* **WHAT THIS TASK INVOLVES**
Reproduce every line of text read from the records below, unchanged, and leave out the pictures.
**** RECORDS FOR THIS EXERCISE
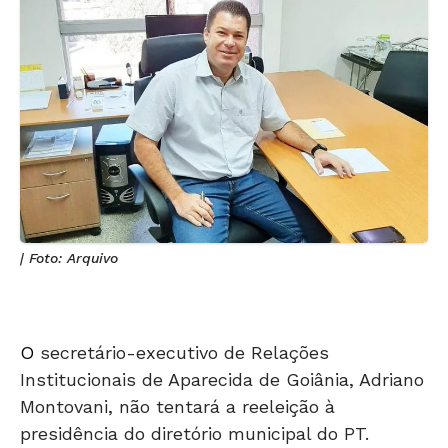
| Foto: Arquivo
O
secretário-executivo de Relações
Institucionais de Aparecida de Goiânia, Adriano
Montovani, não tentará a reeleição à
presidência do diretório municipal do PT.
********
* **REPLY**
| Foto: Arquivo
O
secretário-executivo de Relações
Institucionais de Aparecida de Goiânia, Adriano
Montovani, não tentará a reeleição à
presidência do diretório municipal do PT.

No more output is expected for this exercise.